Anyway, this is an epic drama based on a supposedly true story (the events apparently happened, it’s just that nobody seems to be quite sure who they actually happened to). Jim Sturgess plays Janusz, a young Pole banished to the Siberian gulag at the height of the Second World War. There he befriends a mixed bag of other prisoners, mostly other political dissidents, and together they decide to make a break for freedom – no small thing, given the lethal hostility of the Siberian wilderness and the immense distances separating them from safety.

Amongst Janusz’s new companions are a grizzled American (Ed Harris) and a brutal Russian criminal (Colin Farrell), while in the course of their journey southward they meet another young Polish refugee, Irina (Saoirse Ronan). Their initial plan to follow the shore of Lake Baikal and cross the border into Mongolia runs into trouble and it becomes clear their only hope of freedom is to try to cross the Gobi desert and the Himalayas, with India as their ultimate goal.

Given the scope of the story and Weir’s track record when it comes to epic, yet engrossing dramas, I went to see The Way Back with high expectations. And it scores in a number of departments – the scenery and photography throughout is stunning, and the performances are honest and convincing.

However, while the scope of the story is stunning, the actual detail of it isn’t that involving. Fatally, some of the members of the escaping group remain rather anonymous until the journey is well underway, and they’re not that well delineated even then. Not a huge amount happens, either in terms of the group’s internal interactions or the things they encounter on the way. (For some reason, the actual escape itself takes place off-screen.) The film devolves into the characters wandering along, worrying about getting lost and finding things to eat and drink, with only the landscape going through any significant change.

None of the pictures from the film were that interesting or funny, so here's a photo of Blake's 7 instead.

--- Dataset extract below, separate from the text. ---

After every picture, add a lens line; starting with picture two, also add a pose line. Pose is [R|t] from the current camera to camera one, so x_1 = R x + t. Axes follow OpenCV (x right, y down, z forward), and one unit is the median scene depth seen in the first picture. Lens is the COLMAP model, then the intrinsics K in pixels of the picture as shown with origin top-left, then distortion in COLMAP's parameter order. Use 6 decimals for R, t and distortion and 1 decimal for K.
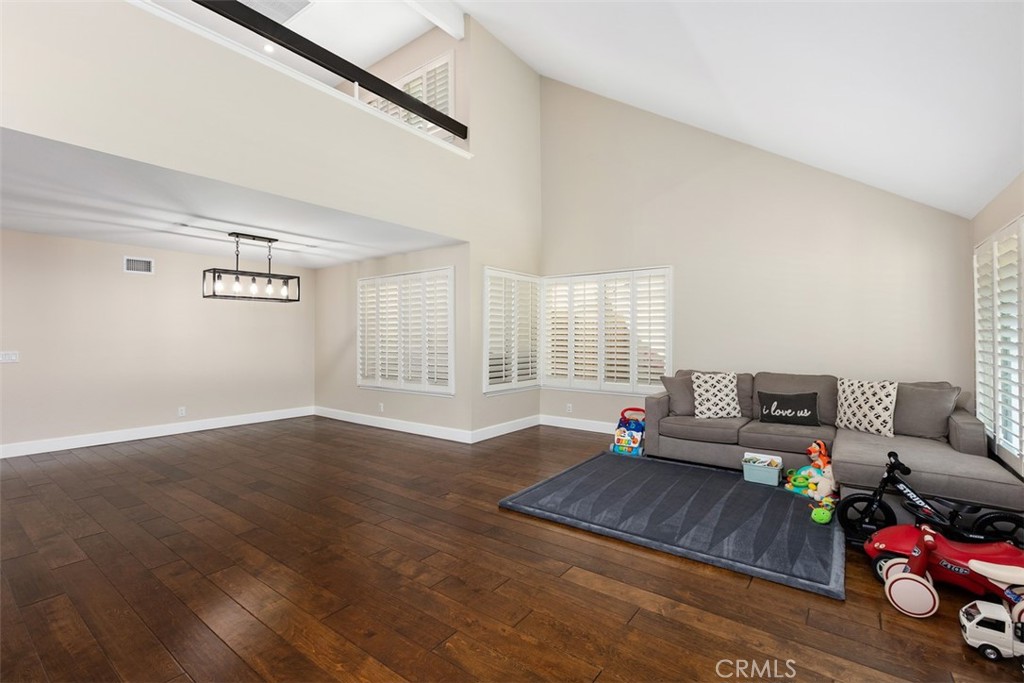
lens RADIAL K [[455.3, 0, 510.3], [0, 455.3, 331.1], [0, 0, 1]] dist [-0.001661, 0.000203]
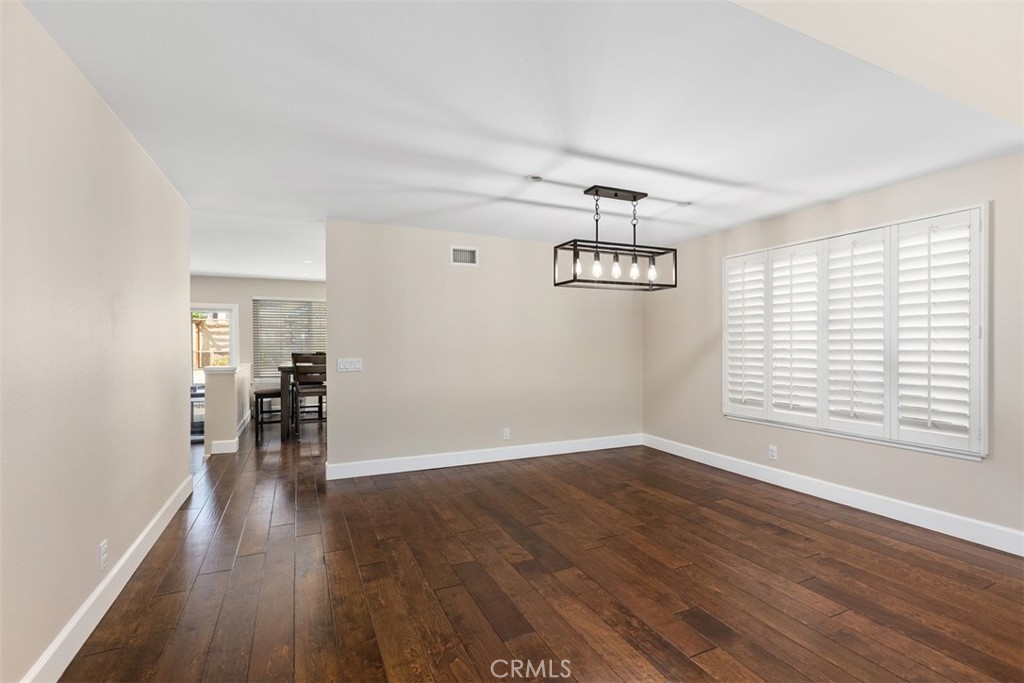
lens RADIAL K [[455.3, 0, 513.1], [0, 455.3, 345.4], [0, 0, 1]] dist [-0.001661, 0.000203]
pose [[0.887710, 0.003020, -0.460394, -0.370869], [0.005575, 0.999835, 0.017306, 0.005039], [0.460370, -0.017930, 0.887546, 0.314535]]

Hurrah!

That said, the movie isn’t cliched and I suspect most people will be surprised at the identities of the characters who fall by the wayside in the course of the trek. It does, however, jump through some startling narrative hoops when it comes to language – initially it’s all in subtitled Russian (fine by me, as it allowed me to check in on the deterioration of my rooski yazik), but abruptly switches to accented English a few minutes in. Fair enough, thought your reviewer, it’s a translation convention… but no! It’s made clear that for some reason the Poles and Russians and other eastern Europeans are all choosing to speak in English throughout most of their journey, which is considerate of them and fortunate for Harris’s character (and the audience). I’m being disingenuous, of course – there are very sound commercial reasons why this film isn’t in a foreign language. Personally I don’t worry that much about verisimilitude, though – but then again I’m not the National Geographic people, who produced this film…

I suspect that may be a bit of a metaphor for the problems with The Way Back – it frets a bit too much about mundane details and in doing so forgets about being appropriately sweeping and epic and moving. This is by no means a bad film, but I didn’t emerge particularly thrilled or uplifted or caring about the characters (though I did emerge with a few ideas for possible future holiday destinations). Not inappropriately given the subject matter, The Way Back is really a bit of a plodder.